-------- TEXT SEGMENT
Give the jets a good clean out before you start winding screws mate.


It could be as simple upping the idle or a partially blocked jet!



Two turns out from all the way in is usually a good starting point, just make sure you check a few other things first.

Fuel inlet blockage
Blocked jets
Incorrect valve clearances
 
Thanks man, ill try these tmo and see if it makes a difference with starting etc.. its brand spanking new and the dealer got it started, i hope it aint much cause i dont wanna have to bring the bike back to the shop but if it comes to it then i guess ill have too.. thanks for the help and answer, if anyone else out there has any opinions throw em in too!!


thanks! gonna try these tmo
 
yea, some bikes when they come from the manufacturer will have some plastic shavings left over in the tank. its possible these could cause a blocked jet. give the jets a good blow out with compressed air, adjust your idle/mixture screws and you should be good to go :)
 
Help with Apollo 125 carb

Hey yall, i recently purchased an apollo 123cc crf70 sized framed pit bike, and i wanna take the carb apart every now and again to clean it and unblock the jets.. only problem im having is that under the carb where you unscrew it to get into the main and pilot jet, there is no screws? lol they are screws with no screw end? like no star or flathead shape its just smooth metal so i dont know how to take them off? do i need a special tool or what!!

i have a picture of what i mean...i think the picture is attached if not ill reattach it

anyone know how to remove these screws? so i can clean and mess with the carb.. i want to unblock my jets for sure.. or should i have to buy a new carb?
 
Just buy a oko24mm or oko26mm
Save yourself the f__k around
 
Yeah i agree with that lol, any idea what the measurements would be for it? so i know which size to get or will i have to measure the carb?
----------------
* TASK REQUIREMENTS
1. According to the forum thread, what might some bikes have left over in the tank when they come from the manufacturer?
2. List the things the forum thread says to check first before adjusting the screws.
3. Retype the stretch of the forum thread from "Hey yall, i" through "a new carb?".
-------- DATA PROVIDED
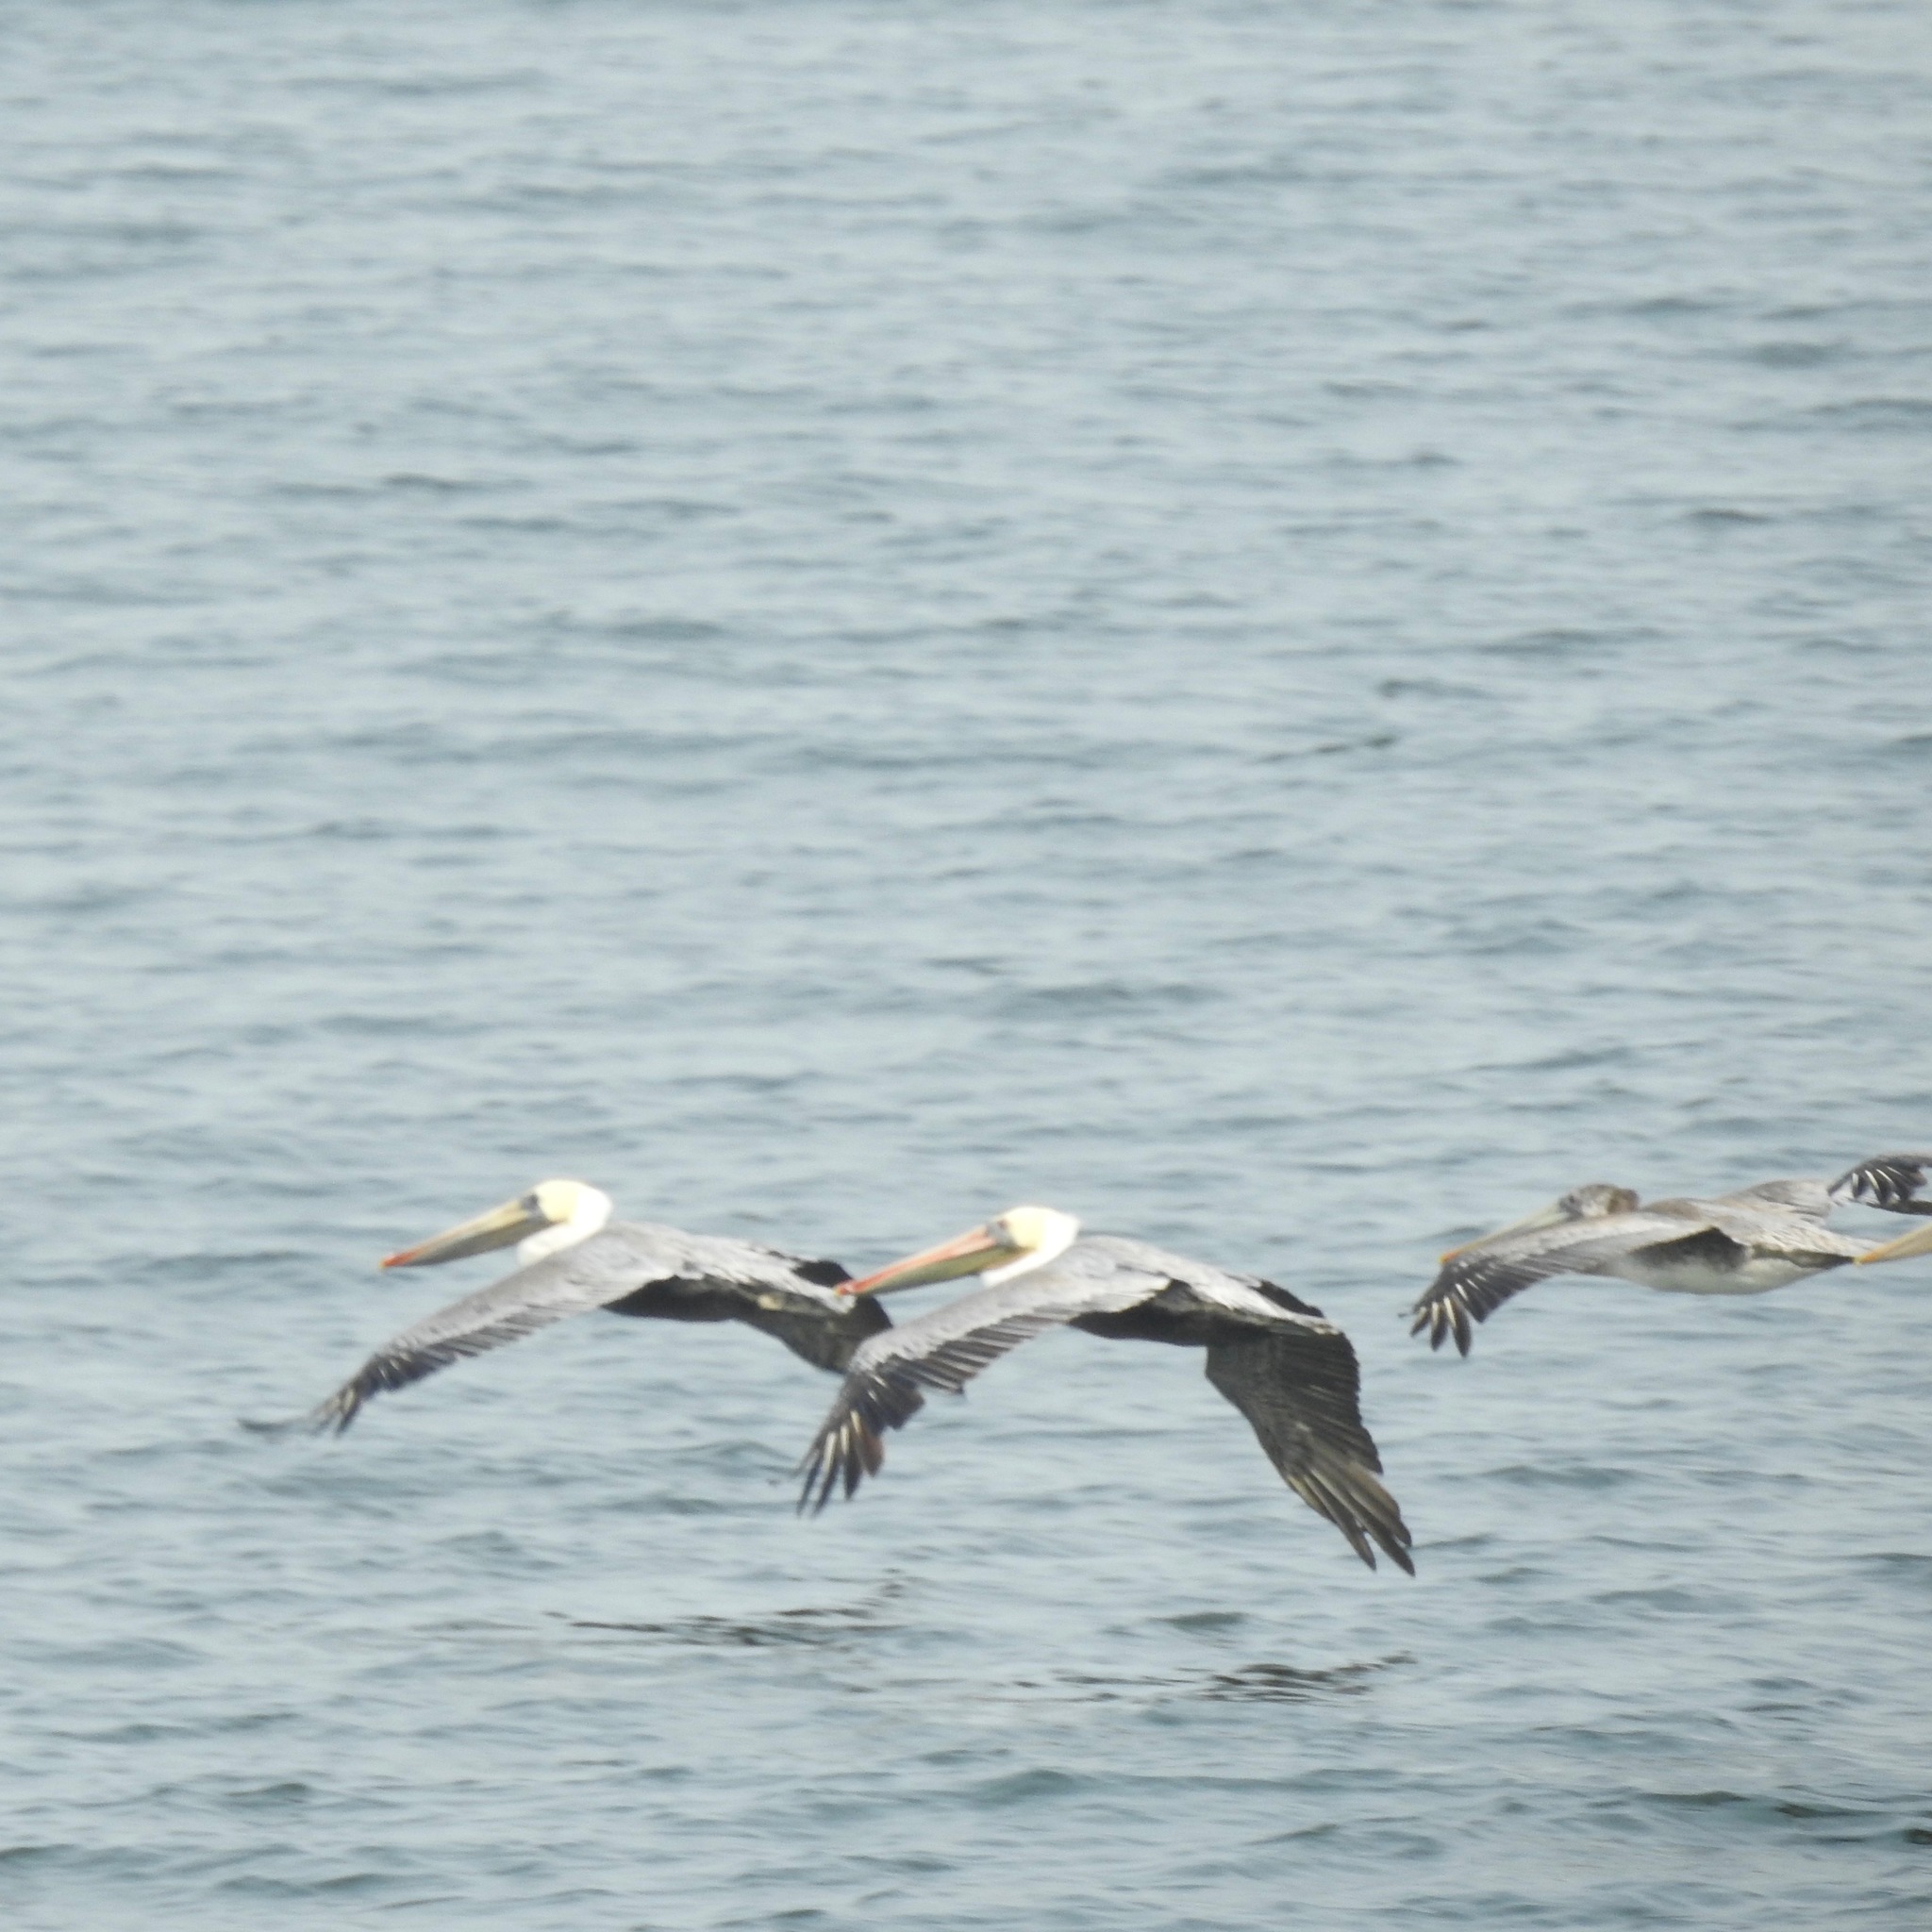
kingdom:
----------------
* ANSWERS TO THE PROBLEMS
1. Plastic shavings.

2. Fuel inlet blockage, blocked jets, and incorrect valve clearances.

3.
Hey yall, i recently purchased an apollo 123cc crf70 sized framed pit bike, and i wanna take the carb apart every now and again to clean it and unblock the jets.. only problem im having is that under the carb where you unscrew it to get into the main and pilot jet, there is no screws? lol they are screws with no screw end? like no star or flathead shape its just smooth metal so i dont know how to take them off? do i need a special tool or what!!

i have a picture of what i mean...i think the picture is attached if not ill reattach it

anyone know how to remove these screws? so i can clean and mess with the carb.. i want to unblock my jets for sure.. or should i have to buy a new carb?